Robert Bruce Crane
1857 - 1937
Born in New York City in 1857, Robert Bruce Crane embraced two artistic movements of the late nineteenth century – the Barbizon school and tonalism. By the 1870s, the Barbizon movement had found its way to America where it quickly supplanted the more representational works of the Hudson River School painters. The leading American exponent of the Barbizon School, George Inness, began his artistic career as part of the later Hudson River School, but moved by his preference for what he termed “civilized landscapes” – those that showed signs of human occupation – and his determination to express his religious conversion to the tenets of Emanuel Swedenborg through his art, he soon turned to a more individualized and expressive mode of painting that in many ways prefigured the abstract expressionism of the 20 th century. Young followers like Robert Bruce Crane, while less attracted to the Swedenborgian movement, nevertheless embraced Inness's dictum that “the highest beauty and truest value of landscape painting are in the sentiment and feeling which flows from the mind and heart of the artist.”

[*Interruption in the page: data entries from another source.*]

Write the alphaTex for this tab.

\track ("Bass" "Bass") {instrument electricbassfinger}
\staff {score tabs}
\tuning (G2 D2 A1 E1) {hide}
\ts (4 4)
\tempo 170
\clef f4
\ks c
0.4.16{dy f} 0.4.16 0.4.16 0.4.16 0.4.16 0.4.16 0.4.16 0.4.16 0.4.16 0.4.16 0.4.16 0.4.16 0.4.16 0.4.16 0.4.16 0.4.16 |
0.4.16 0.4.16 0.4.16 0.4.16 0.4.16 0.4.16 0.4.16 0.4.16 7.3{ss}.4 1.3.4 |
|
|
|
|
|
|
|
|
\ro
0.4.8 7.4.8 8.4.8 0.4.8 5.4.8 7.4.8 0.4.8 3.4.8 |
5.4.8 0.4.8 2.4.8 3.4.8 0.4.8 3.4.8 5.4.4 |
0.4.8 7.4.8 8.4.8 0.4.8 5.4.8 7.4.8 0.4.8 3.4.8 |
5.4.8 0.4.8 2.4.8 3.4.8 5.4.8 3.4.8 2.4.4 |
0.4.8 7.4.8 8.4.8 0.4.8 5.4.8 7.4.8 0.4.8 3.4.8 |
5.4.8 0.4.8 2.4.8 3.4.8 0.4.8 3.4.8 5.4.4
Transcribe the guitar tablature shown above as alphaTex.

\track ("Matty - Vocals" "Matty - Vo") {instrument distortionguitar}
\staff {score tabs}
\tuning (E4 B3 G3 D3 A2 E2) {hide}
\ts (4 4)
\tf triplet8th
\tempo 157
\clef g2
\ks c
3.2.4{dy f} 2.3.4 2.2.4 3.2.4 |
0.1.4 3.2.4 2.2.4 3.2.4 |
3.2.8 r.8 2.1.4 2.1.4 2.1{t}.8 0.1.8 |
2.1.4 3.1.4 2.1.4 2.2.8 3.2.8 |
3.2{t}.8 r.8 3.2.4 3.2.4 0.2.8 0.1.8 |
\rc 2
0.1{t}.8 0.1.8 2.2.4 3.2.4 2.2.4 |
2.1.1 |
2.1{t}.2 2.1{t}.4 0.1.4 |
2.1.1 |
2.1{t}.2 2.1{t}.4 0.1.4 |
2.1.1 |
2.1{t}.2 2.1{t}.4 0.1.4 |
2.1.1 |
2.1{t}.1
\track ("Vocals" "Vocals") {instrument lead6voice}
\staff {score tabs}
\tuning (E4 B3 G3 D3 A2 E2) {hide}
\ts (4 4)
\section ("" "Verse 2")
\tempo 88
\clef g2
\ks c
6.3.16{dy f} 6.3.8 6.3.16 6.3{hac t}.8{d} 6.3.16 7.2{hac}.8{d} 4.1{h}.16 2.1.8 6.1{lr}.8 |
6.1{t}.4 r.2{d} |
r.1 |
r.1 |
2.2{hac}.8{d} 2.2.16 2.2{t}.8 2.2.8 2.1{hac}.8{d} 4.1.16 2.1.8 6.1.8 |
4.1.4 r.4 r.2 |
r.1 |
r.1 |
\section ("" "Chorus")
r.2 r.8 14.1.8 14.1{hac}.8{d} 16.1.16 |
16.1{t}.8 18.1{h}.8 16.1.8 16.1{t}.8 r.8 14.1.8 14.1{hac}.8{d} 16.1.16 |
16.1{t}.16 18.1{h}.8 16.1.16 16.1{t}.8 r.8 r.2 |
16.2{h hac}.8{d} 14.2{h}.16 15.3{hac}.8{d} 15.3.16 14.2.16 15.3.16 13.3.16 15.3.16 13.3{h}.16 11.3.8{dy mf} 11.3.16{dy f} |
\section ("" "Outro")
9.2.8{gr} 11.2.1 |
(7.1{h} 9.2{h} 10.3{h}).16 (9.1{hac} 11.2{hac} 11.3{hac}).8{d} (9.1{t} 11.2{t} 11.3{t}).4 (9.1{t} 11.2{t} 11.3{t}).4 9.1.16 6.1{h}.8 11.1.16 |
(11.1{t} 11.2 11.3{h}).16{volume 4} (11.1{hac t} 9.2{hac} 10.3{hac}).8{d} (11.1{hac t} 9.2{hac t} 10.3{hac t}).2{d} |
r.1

Crane studied in Paris in the late 1870s and, on his return to America , began painting landscapes en plain air. He won the Webb Prize given by the Society of American Artists for a Barbizon-style landscape in the 1890s. After 1904, he spent most summers painting at the Old Lyme colony in Connecticut , though it was largely associated with Impressionism. During that period, Crane began to make the turn to tonalism, using beige, russet and brown tones to achieve an autumnal effect in his paintings. In 1915, he joined several other notable landscape painters to establish Twelve Landscape Painters, an organization created for exhibition purposes. He died in Bronxville , New York in 1937.